Gli esports di Overwatch, tuttavia, sono tutt’altro che morti. “Stiamo passando dalla Overwatch League a un nuovo formato gestito da terze parti” hanno detto gli organizzatori poco dopo l’annuncio del voto. “Siamo grati a tutti coloro che hanno reso possibile la OWL e rimaniamo concentrati sulla costruzione della nostra visione di un programma di esports rivitalizzato. Siamo entusiasti di condividere i dettagli con tutti voi nel prossimo futuro”. Questa notizia ci riempie di speranza perché, sperando che gli astri si allineino, possiamo sperare in un sistema open che premi il merito, non i budget stratosferici.

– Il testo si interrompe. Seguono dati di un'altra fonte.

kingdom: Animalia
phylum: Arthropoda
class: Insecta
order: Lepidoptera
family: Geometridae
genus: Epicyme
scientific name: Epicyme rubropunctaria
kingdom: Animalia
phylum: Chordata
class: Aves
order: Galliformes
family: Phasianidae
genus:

Ora Overwatch, insieme alla Blizzard, è di proprietà della Microsoft il cui capo della sezione gaming, Phil Spencer, è noto per un approccio estremamente laissez faire e fiducioso nelle potenzialità degli studi sotto il suo ombrello. Blizzard è una fucina in continua ebollizione a cui Activision ha tarpato le ali nel nome del profitto negli ultimi anni con ogni decisione che doveva passare attraverso decine di approvazioni e modifiche prima di andare avanti. Il CEO della Blizzard Mike Ybarra, proprio parlando di questa lentezza pachidermica e conservatrice, si è già detto entusiasta delle libertà che la nuova amministrazione ha promesso.
I giocatori ci sono, i numeri su Twitch anche. C’è il talento tra i caster, gli analisti e i professionisti, e il gioco continua ad avere bei numeri: 25 milioni di player attivi mensilmente secondo Activeplayer. Manca solo un sistema competitivo che dia a chi ha investito anni di sudore e pratica uno sbocco professionale, manca una struttura capillare in Asia, America, Europa e Medioriente (l’Arabia Saudita ha vinto gli ultimi mondiali) e manca una visione organizzativa per tornare alle radici comunitarie e frenetiche del lancio dello Sparatutto Blizzard che ha saputo incantare una generazione di appassionati. Date a Overwatch un sistema competitivo open e meritocratico, i numeri arriveranno da soli.